On a cool October evening, Capuchin Franciscan Friars gathered in the chapel of St. Lawrence Seminary in Mt. Calvary, Wisconsin to celebrate the Transitus of St. Francis, a unique Franciscan tradition that commemorates the “transition” of St. Francis from his earthly life to his heavenly reward.
First, as the lights were dimmed in the chapel, two rows of Franciscan priests and brothers processed in a slow silent procession, holding lighted candles.
The service itself was based on several biographical accounts written by St. Francis’s medieval contemporaries outlining the major turning points in the life of the saint. The congregation responded to the short readings with hymns and psalms. Usually these were sung as a congregation, but after the reading describing the death of St.
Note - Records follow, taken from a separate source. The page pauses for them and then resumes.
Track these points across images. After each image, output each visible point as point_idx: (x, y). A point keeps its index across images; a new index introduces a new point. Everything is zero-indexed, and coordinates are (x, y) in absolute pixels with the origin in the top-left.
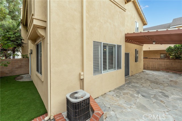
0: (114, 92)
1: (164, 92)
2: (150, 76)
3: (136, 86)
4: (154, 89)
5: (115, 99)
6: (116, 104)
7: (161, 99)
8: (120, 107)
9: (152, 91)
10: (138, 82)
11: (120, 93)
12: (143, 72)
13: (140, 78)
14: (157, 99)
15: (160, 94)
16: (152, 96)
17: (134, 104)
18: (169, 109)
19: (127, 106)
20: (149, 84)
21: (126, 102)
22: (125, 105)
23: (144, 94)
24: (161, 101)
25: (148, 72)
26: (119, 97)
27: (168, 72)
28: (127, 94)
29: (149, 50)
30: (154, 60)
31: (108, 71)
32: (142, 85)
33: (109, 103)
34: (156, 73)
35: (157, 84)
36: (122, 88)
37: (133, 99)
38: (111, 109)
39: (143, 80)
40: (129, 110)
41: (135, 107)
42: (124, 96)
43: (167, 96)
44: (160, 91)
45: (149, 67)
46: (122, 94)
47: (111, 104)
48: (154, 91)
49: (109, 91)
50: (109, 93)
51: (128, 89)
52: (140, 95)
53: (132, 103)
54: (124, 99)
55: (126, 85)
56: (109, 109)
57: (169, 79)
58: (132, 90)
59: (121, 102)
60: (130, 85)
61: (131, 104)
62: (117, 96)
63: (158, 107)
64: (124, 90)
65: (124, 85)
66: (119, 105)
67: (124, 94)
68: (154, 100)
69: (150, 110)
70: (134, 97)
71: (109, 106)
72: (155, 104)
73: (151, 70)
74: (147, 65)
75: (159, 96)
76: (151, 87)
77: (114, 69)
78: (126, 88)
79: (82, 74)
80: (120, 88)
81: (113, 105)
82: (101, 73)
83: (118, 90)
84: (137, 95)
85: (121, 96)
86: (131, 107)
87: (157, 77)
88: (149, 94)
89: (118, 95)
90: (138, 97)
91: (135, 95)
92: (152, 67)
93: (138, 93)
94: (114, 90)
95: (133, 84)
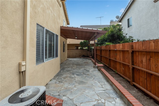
0: (55, 79)
1: (86, 69)
2: (73, 61)
3: (69, 70)
4: (81, 69)
5: (60, 85)
6: (63, 88)
7: (87, 73)
8: (67, 89)
9: (80, 70)
10: (69, 66)
11: (61, 79)
12: (67, 60)
13: (68, 64)
14: (85, 74)
15: (85, 71)
16: (82, 73)
17: (76, 83)
18: (93, 77)
19: (72, 86)
20: (76, 66)
21: (69, 83)
22: (70, 86)
23: (77, 74)
24: (88, 75)
25: (70, 59)
26: (62, 82)
27: (80, 58)
28: (66, 77)
29: (69, 43)
30: (73, 50)
31: (48, 60)
32: (72, 68)
33: (56, 91)
34: (75, 59)
35: (80, 65)
36: (60, 74)
37: (73, 79)
38: (61, 95)
39: (71, 65)
40: (75, 88)
41: (77, 84)
42: (65, 80)
43: (88, 71)
44: (84, 69)
45: (70, 56)
46: (63, 79)
47: (58, 91)
48: (82, 70)
49: (50, 81)
50: (50, 82)
51: (65, 74)
52: (75, 75)
53: (74, 82)
54: (66, 82)
55: (62, 71)
56: (59, 96)
57: (84, 61)
58: (68, 74)
59: (66, 85)
60: (65, 71)
61: (74, 84)
62: (59, 82)
63: (89, 79)
64: (63, 75)
65: (60, 72)
66: (66, 89)
67: (65, 78)
68: (85, 76)
69: (86, 82)
70: (72, 78)
71: (58, 94)
72: (86, 78)
73: (72, 58)
74: (69, 55)
75: (85, 72)
76: (78, 68)
77: (53, 57)
78: (63, 73)
79: (23, 63)
80: (58, 75)
81: (61, 91)
82: (43, 62)
83: (58, 77)
84: (74, 76)
85: (63, 80)
86: (75, 86)
87: (77, 62)
88: (80, 73)
89: (60, 80)
90: (75, 77)
91: (72, 76)
92: (72, 56)
93: (73, 74)
94: (54, 78)
95: (66, 69)
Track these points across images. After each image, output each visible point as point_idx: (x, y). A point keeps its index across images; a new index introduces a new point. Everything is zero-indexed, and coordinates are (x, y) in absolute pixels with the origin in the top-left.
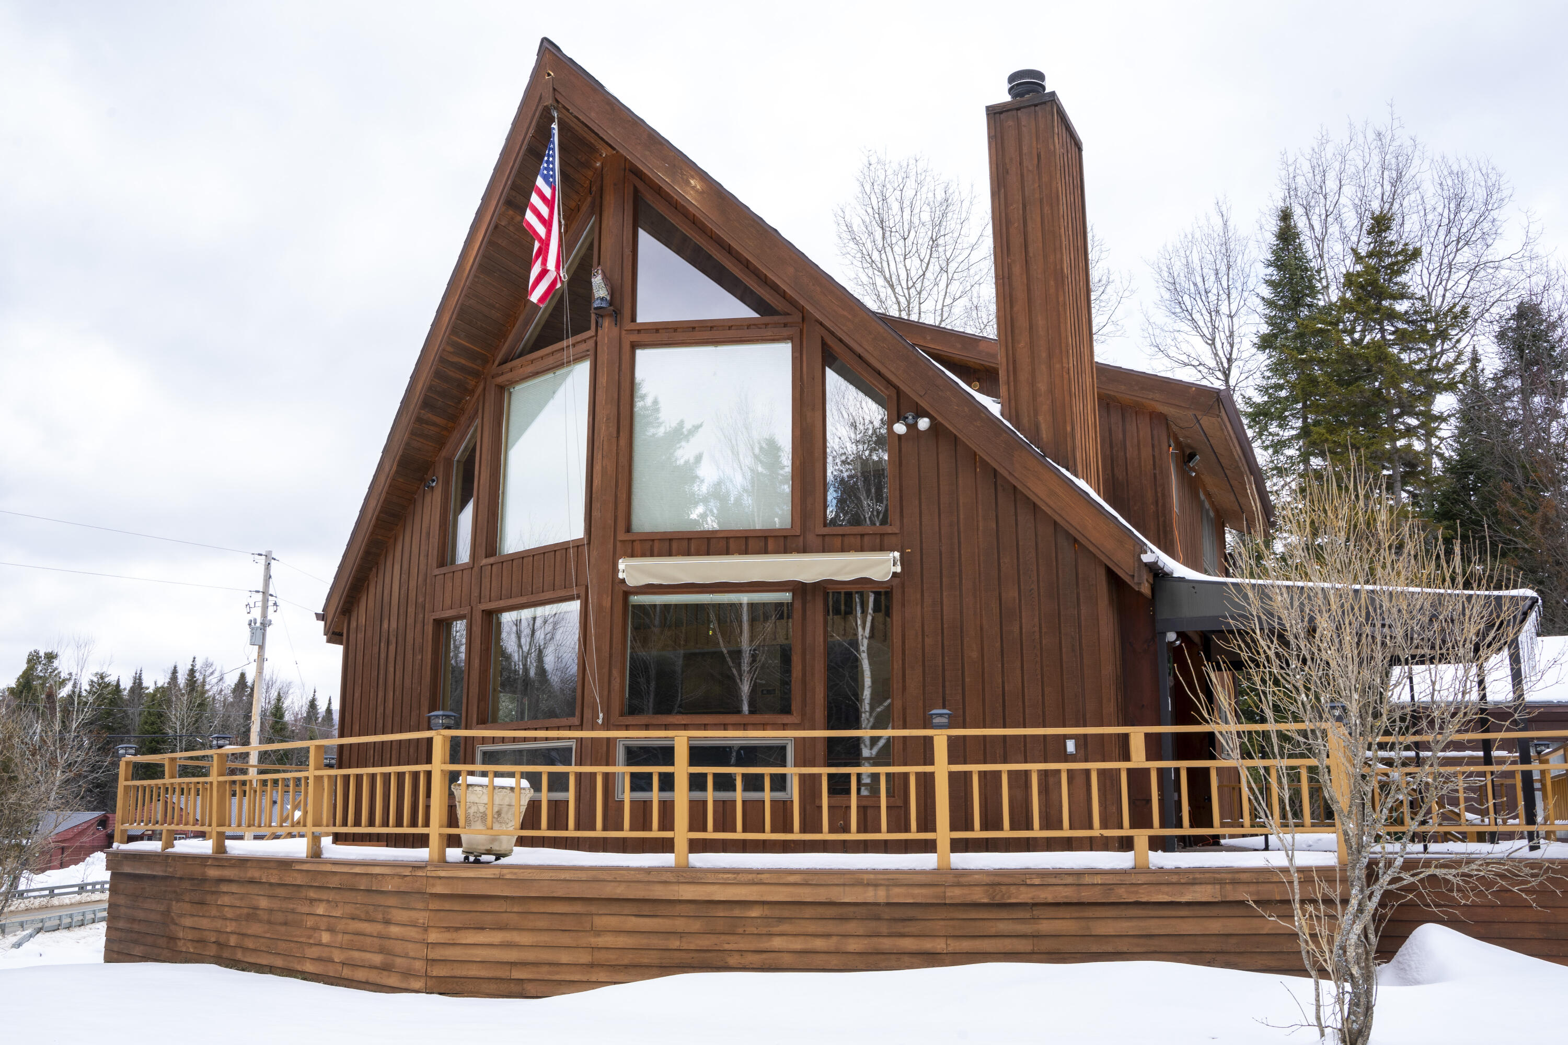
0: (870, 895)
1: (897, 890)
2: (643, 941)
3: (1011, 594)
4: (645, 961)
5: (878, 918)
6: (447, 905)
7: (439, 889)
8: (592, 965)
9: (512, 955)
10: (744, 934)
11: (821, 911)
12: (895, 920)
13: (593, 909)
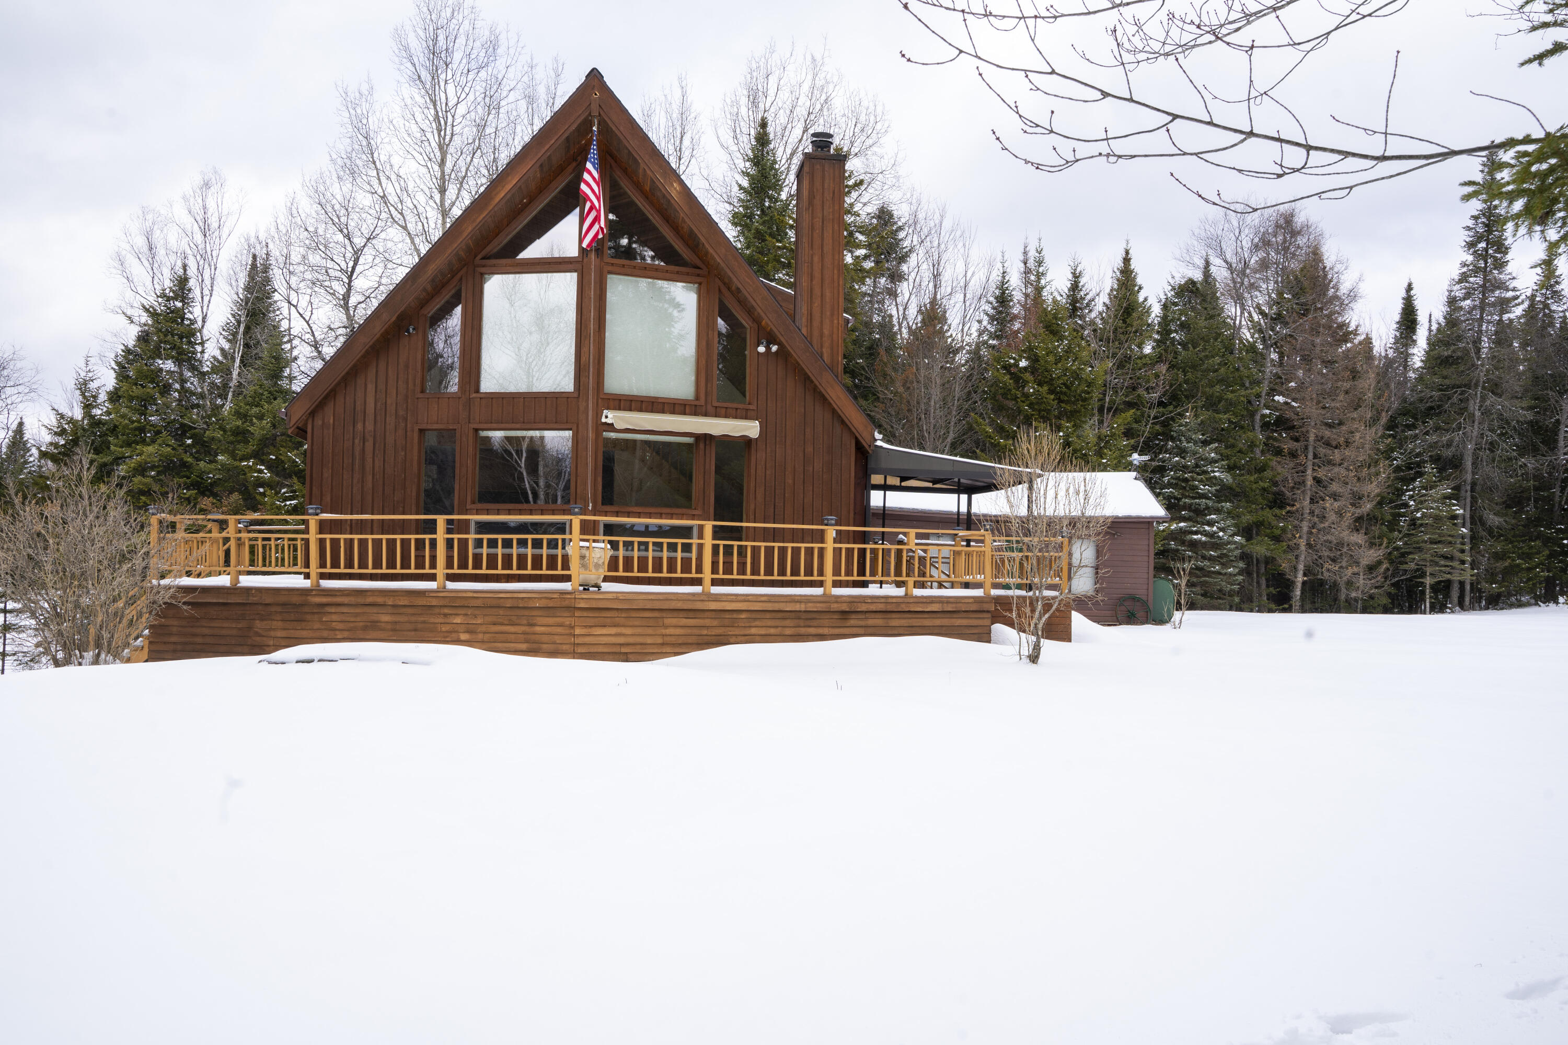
0: (798, 607)
1: (810, 605)
2: (689, 631)
3: (809, 449)
4: (690, 641)
5: (799, 619)
6: (585, 614)
7: (582, 605)
8: (663, 644)
9: (621, 640)
10: (738, 626)
11: (774, 615)
12: (807, 619)
13: (664, 615)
Francis, a small schola (choir) of six staff members ranging from some of the oldest to some of the youngest on staff sang acapella the beautiful Psalm 142.
One of the readings described how, just before St. Francis died, he distributed bread among the assembled friars. In a similar way, bread was shared with all those in attendance at the ceremony. The choir concluded the ceremony with a beautiful rendition of “The Blessing of St. Francis.”
In contrast to the simple, somber mood of the evening Transitus, the next day (the Feast of St. Francis) had a more upbeat feel. Mass was celebrated by Fr. Zoy Garibay, rector-president of St. Lawrence Seminary. In his homily, Fr. Zoy recounted some of his favorite St. Francis stories. Among others, he retold the story of the Cross of San Damiano. While in the dilapidated church of San Damiano near Assisi, St. Francis heard the crucifix tell him to “…rebuild my church.” At first, St. Francis took this instruction literally, but later he began to realize that it was meant figuratively – it was not a single physical church that needed rebuilding, but the whole church which needed rebuilding through a movement of spiritual cleansing.
After Mass, a celebratory banquet was enjoyed by the entire St. Lawrence community, friars, students, teachers, office workers, maintenance workers, etc.
The annual celebration of the life and death of St. Francis helps all Franciscans around the world to remember the founder of their order, and to recommit themselves to his way of life of humble service that they also have embraced. This is especially important at St. Lawrence Seminary, because the school’s mission statement begins with these words:
Inspired by the Gospel of Jesus Christ and the example of St. Francis of Assisi, St. Lawrence Seminary provides a residential college preparatory education in a living Catholic community nurturing mature, well-rounded men of faith, who prepare for a life of ministry as priests, religious and lay leaders in the Church and world.